* Excerpted records
============================================================

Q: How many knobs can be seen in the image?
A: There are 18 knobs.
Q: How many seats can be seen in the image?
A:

============================================================

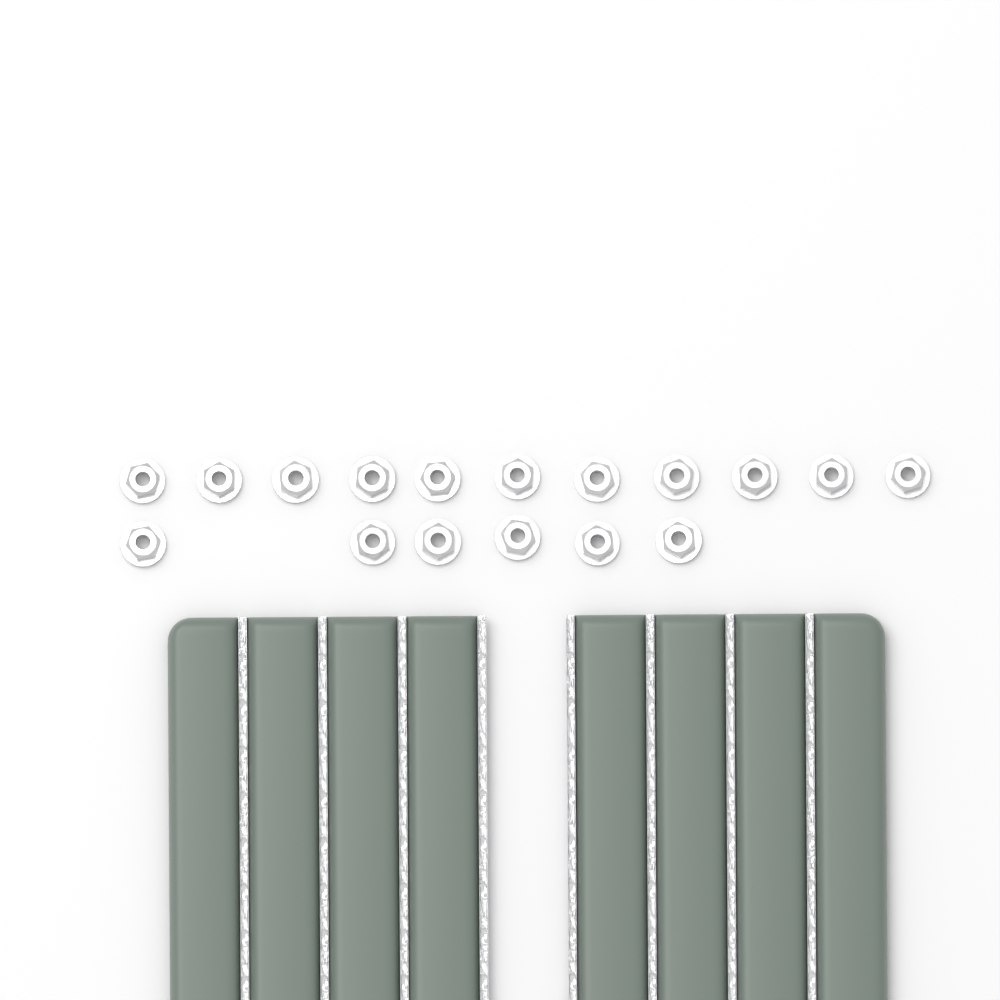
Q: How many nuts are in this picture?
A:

============================================================

* Prompt
Extract every line of the material above that contains the string "knobs", matching case exactly.

* The solution
Q: How many knobs can be seen in the image?
A: There are 18 knobs.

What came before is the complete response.